Suitcase sobbing fit averted!

It would seem that Pam’s gift to Kennedy is a song written and performed by Pam’s stepson and a 7th place American Idol finisher from 5 years ago, which is exactly what every kindergartener wants. Taylor flirts shamelessly with the 7th place American Idol finisher from 5 years ago, and assures him that his song made her cry. But as we all know, that’s a low hurdle. The 7th place American Idol finisher from 5 years ago, he is leery and kinda gross.
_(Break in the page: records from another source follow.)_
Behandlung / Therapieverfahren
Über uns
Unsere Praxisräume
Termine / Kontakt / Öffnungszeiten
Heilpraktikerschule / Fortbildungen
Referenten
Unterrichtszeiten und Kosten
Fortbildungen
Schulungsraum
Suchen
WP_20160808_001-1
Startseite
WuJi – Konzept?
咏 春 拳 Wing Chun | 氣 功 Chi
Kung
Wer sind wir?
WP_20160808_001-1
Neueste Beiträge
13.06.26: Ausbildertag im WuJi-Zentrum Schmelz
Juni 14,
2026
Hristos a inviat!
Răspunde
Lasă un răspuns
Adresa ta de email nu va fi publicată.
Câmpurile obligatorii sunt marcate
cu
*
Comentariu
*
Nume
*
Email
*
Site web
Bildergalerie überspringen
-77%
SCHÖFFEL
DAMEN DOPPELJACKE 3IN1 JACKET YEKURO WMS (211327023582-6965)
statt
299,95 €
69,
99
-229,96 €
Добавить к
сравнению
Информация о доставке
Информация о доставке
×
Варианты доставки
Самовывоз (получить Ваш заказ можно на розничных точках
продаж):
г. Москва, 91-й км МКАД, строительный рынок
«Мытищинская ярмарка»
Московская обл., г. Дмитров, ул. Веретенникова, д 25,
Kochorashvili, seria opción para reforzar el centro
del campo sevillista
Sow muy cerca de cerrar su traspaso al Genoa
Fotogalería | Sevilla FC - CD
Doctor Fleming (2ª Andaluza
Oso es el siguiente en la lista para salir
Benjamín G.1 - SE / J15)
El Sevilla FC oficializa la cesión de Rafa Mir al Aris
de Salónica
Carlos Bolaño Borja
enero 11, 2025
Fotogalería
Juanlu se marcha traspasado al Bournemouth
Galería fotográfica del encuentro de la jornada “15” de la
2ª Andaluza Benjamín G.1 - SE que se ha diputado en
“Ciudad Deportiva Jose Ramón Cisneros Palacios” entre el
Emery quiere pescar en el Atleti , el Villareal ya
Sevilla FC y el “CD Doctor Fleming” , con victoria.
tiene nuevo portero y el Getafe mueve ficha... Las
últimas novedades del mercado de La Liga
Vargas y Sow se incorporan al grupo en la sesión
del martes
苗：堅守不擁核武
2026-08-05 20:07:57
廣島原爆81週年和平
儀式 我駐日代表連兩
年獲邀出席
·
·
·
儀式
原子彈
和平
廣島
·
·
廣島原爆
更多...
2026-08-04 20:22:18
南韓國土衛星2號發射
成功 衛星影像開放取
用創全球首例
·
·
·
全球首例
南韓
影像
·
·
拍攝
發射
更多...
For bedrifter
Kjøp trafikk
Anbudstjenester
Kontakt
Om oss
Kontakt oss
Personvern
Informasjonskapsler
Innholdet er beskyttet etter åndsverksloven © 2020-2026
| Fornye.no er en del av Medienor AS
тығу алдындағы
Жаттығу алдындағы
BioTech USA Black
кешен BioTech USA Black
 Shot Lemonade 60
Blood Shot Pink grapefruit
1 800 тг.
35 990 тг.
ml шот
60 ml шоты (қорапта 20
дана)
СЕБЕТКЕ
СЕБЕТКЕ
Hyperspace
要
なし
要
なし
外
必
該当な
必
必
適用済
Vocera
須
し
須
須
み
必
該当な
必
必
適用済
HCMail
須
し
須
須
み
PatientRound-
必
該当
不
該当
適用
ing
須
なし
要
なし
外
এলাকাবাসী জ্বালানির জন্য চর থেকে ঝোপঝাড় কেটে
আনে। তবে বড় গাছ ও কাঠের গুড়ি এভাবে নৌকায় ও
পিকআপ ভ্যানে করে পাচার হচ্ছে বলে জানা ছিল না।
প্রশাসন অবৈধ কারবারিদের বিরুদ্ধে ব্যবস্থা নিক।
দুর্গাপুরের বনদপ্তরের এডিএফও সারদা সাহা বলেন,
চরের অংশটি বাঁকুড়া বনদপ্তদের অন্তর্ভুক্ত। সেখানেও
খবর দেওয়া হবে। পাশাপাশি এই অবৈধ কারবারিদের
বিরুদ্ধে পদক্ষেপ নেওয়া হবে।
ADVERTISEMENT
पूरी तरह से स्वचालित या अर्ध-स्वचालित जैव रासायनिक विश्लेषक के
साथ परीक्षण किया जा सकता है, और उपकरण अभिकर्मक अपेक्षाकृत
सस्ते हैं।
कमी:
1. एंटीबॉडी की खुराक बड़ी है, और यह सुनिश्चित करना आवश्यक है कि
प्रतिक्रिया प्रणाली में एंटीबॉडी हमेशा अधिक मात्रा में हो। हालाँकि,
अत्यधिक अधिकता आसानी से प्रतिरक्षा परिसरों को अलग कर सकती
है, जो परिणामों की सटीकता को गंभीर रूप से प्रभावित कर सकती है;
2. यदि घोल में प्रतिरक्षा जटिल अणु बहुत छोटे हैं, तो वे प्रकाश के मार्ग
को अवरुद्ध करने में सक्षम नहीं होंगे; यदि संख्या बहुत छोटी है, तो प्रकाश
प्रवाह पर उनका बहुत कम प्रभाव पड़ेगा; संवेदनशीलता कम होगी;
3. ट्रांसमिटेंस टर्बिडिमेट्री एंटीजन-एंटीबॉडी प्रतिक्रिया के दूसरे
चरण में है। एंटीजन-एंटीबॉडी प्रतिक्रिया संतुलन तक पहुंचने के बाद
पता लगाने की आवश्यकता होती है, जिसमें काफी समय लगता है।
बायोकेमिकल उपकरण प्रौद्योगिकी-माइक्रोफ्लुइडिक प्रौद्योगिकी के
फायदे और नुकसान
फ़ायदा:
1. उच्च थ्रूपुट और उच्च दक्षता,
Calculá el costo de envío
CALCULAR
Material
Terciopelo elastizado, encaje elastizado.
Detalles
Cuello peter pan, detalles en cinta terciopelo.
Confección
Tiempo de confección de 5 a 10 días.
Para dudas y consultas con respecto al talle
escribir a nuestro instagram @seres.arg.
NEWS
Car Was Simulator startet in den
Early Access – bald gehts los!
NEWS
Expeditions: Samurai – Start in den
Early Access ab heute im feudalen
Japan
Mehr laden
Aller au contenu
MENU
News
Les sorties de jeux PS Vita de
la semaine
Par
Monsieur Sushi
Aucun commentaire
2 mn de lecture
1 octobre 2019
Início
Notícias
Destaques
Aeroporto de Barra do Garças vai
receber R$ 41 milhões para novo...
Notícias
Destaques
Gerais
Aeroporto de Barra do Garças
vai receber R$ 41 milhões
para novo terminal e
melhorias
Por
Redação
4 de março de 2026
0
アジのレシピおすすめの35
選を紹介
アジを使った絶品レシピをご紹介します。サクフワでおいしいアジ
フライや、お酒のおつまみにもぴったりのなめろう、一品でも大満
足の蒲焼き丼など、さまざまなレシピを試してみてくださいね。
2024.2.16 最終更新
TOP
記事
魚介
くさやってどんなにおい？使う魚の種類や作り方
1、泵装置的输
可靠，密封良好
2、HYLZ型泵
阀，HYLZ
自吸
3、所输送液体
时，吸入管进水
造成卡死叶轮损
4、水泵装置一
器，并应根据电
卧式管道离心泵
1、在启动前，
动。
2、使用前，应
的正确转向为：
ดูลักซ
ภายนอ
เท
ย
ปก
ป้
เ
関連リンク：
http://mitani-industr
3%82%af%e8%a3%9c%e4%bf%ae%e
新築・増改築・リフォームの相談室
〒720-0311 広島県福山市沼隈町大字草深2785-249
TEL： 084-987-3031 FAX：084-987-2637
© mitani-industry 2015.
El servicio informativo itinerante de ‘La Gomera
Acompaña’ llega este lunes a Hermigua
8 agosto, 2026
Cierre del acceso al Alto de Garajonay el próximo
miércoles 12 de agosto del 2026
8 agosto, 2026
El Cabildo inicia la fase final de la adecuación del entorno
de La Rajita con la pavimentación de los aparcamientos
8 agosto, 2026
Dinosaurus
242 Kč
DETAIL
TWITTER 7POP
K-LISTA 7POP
Both Kim and Brandi show up, which gives Brandi an opportunity to hobble over to Kim and attempt to say hello, and begin the process of apologizing. Kim, however, is not having it, and stares past her as if there isn’t a limping blond giantess in front of her. Because she is an actress! (Kim, to her credit, does tell a funny story about how when she was younger, she thought that she was an expert horse rider, but it turns out, she was just used to riding Disney horses which are apparently very docile and well-trained, just like the Disney park employees.)

Speaking of not having it, Taylor — once she’s done ogling the 7th place American Idol finisher from 5 years ago — informs Kyle that she has, in fact, received apologetic messages from Camille, but TOO BAD. NOT ACCEPTING. HAVING IT SHE WILL NOT. Kyle smiles pleasantly and nods.

La Maloof has her own set of complaints that she wants to share with Kyle: what’s the deal with Lisa and Pandora’s Vanderlette party being held at A DIFFERENT CASINO THAT IS NOT THE LA MALOOFS?! Unacceptable. (Never mind that perhaps Pandora and her bridal party might have wanted to stay on the Strip rather than in a hotel that is on the other side of the freeway, BUT WHATEVER. NOT OK.) Kyle smiles pleasantly and nods.

It’s time for the big song from the 7th place American Idol finisher from 5 years ago! Except that maybe it is not, as Russell intervenes and insists that the family go take a bunch of posey pictures and present his “really nice gift.” When Pam suggests that the music needs to happen, and happen now, Russell snarls at her to back off. Pam growls in an interview that Russell is more concerned with making the appearance of being the Father of the Year than celebrating Kennedy, and she’s not entirely wrong. But then the 7th place American Idol finisher from 5 years ago sings his silly song about how Kennedy makes every day feel like a birthday, and the anatomically correct horse cake is brought out, and then a real horse is presented to Kennedy, because that is not only a perfectly reasonable gift for a kindergartener, but also a supergreat idea. Again, Pam, somehow the voice of reason, notes that if these people couldn’t handle a tiny purse dog, what on Earth gives them the idea that they can handle a horse? GOOD POINT, PAM. THIS IS A VERY GOOD POINT. (Of course, we all know the horse is the least of the Armstrongs’ worries in the long run, but still.)

And in the end, the lesson Taylor takes away from everything that has happened to her, what she takes away from her friends saying the unsayable — that Russell beats her — is that relationships be hard. OH, TAYLOR.

Real Housewives of Beverly Hills airs on Bravo Mondays at 8 p.m.